Published Feb 15, 2020 by Ncrypt
Jeff Bezos lassoed into the average user’s leaky shoes. What do multiple breaches of the richest man on earth’s personal phone mean for us?
Sound the sirens, as Jeff Bezos’ mobile device has been hacked. The ensuing piece is like something out of an Airport novel and involves a Saudi Prince, The National Enquirer, security flaws in WhatsApp, an execution, a premarital affair and nude photos. And not necessarily in that order.
Let’s start at the beginning. Amazon founder and the wealthiest human alive, Jeff Bezos, commissioned a forensic analysis of his mobile phone only to discover that gigabytes worth of personal data had been pilfered over a period of months. The irony of a tech billionaire whose company is regularly accused of abusing user data, falling prey to such an injustice is not lost on us, but let’s stick with the facts for the moment.
The (un)usual suspect
According to the analysis, the data breach began on May 1, 2018, mere hours after Bezos had exchanged digital pleasantries over WhatsApp with then-new best friend and heir to the Saudi Arabian throne, Crown Prince Mohammed bin Salman. The pair had met and exchanged numbers at a Hollywood dinner hosted by Oscar-winning producer Brian Grazer, during Salman’s tour of the United States. Unfortunately, their friendship was short-lived, as the Bezos-owned The Washington Post reported that Salman’s government was responsible for the execution and dismemberment of veteran Saudi journalist Jamal Khashoggi – both a regular contributor to the publication and an outspoken critic of the Prince’s abuses of power.
What was the message sent by the Prince that preceded the alleged illicit haul of information? The specifics are unknown, but what we do know is that it was a video file (okay…). The analysis reported that it’s “highly probable” that the file contained malware and that “a massive and unauthorized [sic] exfiltration of data from Bezos’ phone began, continuing and escalating for months.” To put the haul in context, the daily average of data uploaded from a device engaged in such exchanges is in the few hundred kilobytes, whereby the amount from Bezos’ phone was in the dozens of gigabytes.
Official statements from Saudi Arabia have explicitly denied any involvement in the breach and requested both the forensic evidence and the identity of the company that conducted the analysis. However, the fact that said company, FTI Consulting, cannot provide conclusive evidence, suggests that the situation might devolve into a stalemate.

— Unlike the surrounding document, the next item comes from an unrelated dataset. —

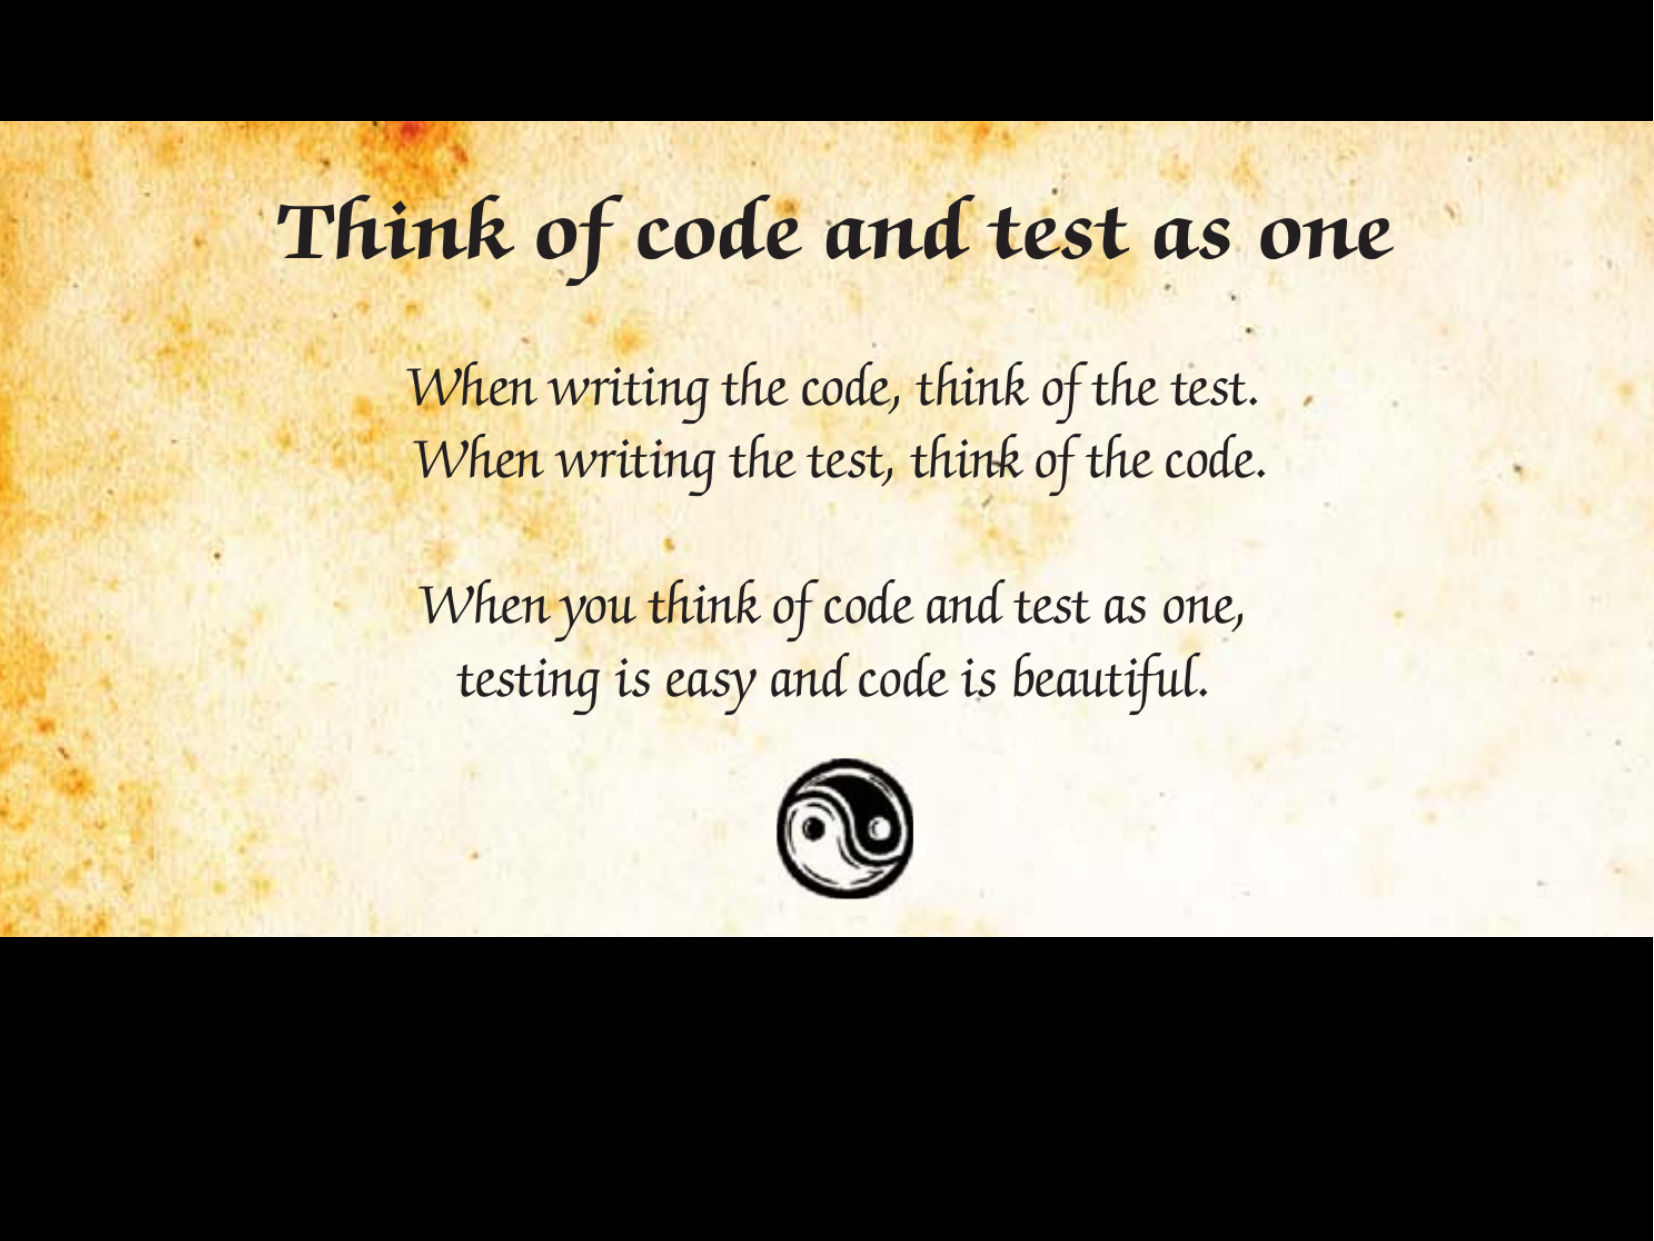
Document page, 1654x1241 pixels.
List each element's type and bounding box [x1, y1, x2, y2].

picture [0, 121, 1654, 937]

This is not the first recent time that Bezos’ personal device has been netted and feasted upon by outside eyes. Only a few months before the breach, tabloid royalty the National Enquirer claimed that Bezos was conducting an extramarital affair with broadcaster and former host of So You Think You Can Dance, Lauren Sanchez, going as far as posting alleged texts and pictures exchanged between the pair. Bezos responded by organising an investigation into the security violation and accusing the Enquirer of carrying it out due to political motivations.

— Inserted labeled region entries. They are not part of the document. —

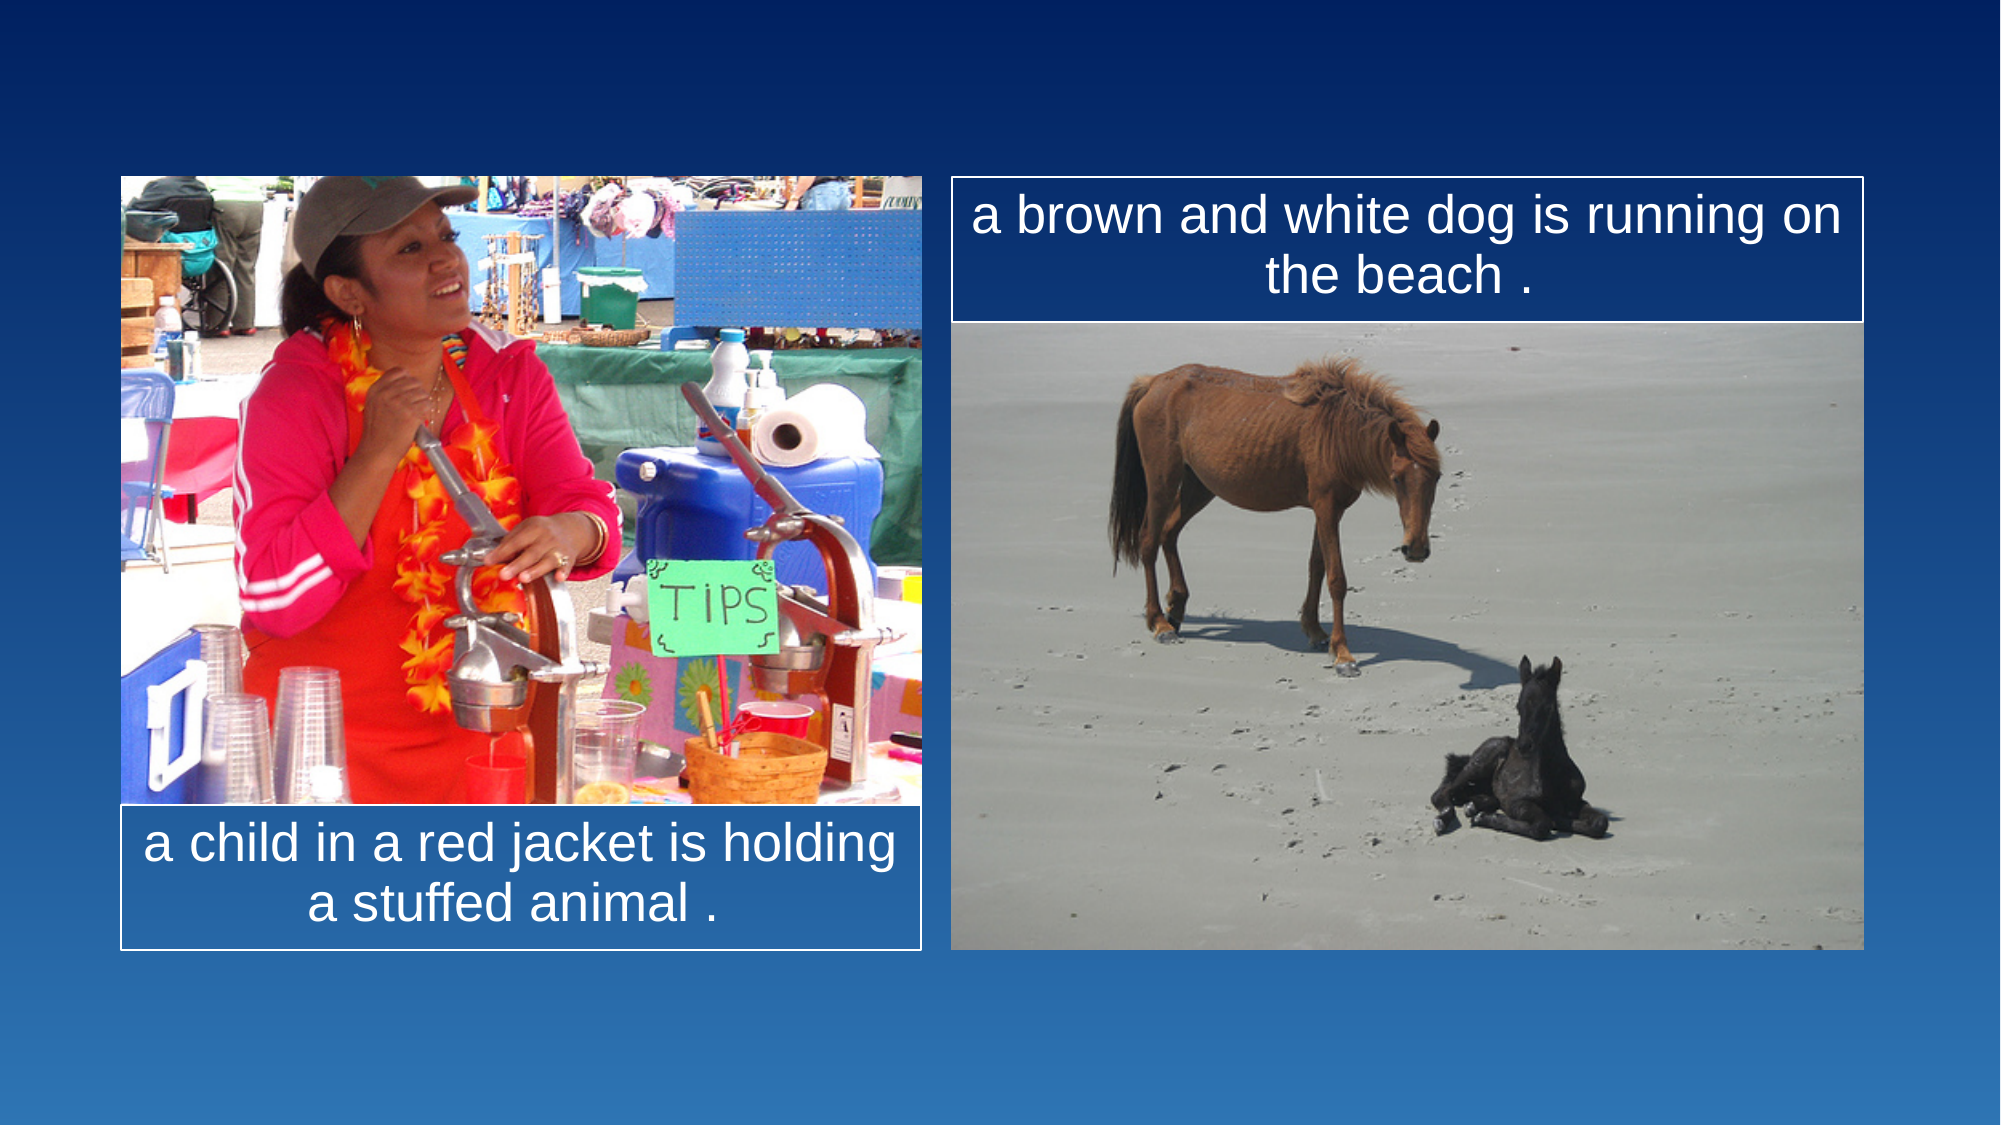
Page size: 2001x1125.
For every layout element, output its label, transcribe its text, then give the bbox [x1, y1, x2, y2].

text_box a child in a red jacket is holding a stuffed animal . [121, 804, 922, 950]
picture [951, 323, 1864, 950]
picture [121, 176, 922, 804]
text_box a brown and white dog is running on the beach . [951, 176, 1864, 322]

The Enquirer pushed back by what could only be called blackmailing Bezos, threatening by email to release nude photos from his phone unless he ended both the investigation and the public allegations. Bezos one-upped the tabloid rag by publishing the emails and stating that if he “can’t stand up to extortion, how many people can?”
Ignoring the noise
The ins and outs of Jeff Bezos’ personal life are of little interest to us, nor are which pictures of what he’s sending to whom. What does interest us is that a man who runs a company that has been accused of breaking the EU data protection rules, violating the privacy of children and employing thousands of people to comb through user conversations – now has a chance to walk a while in our shoes. Perhaps, if Bezos is as in touch with the average citizen as he claims to be, he will take this opportunity to realise that he and his peers are willingly putting us at increasing risk – for an end that doesn’t, even for even a moment, justify the means. Perhaps it will be realised by someone, at some point, that there are better ways to attract consumers than creating a demand for technologies, apparently laced with booby traps.
Unfortunately, if history is any indication, the richest man in the world isn’t going to modify his output or outlook if it threatens his status as the richest man in the world. The question that then remains is, if a man in Bezos’ position isn’t safe; if a man with his resources and reach cannot protect his phone from outside threats, then how are we expected to secure our own? The answer, it seems, is that we aren’t. In fact, it seems they’re banking on the fact that we don’t.
The answer, the solution, the common sense approach
The silver lining to all of the above is that we can respond to their (in)actions by turning to alternative technologies that DO respect our right to privacy; that take the word ‘security’ seriously instead of tossing it into a marketing campaign as an empty selling point and hoping we don’t look any deeper. Privacy and security-first hardware and software solutions are becoming more popular by the day, as users are realising that you can find equally powerful and user-friendly options that don’t require you to surrender every detail of your digital life upon purchase.
In fact, we wouldn’t be surprised if any day now, Bezos is spotted purchasing a Sovereign OS or Graphene handset and muttering to himself “why didn’t I think of doing this a year ago?”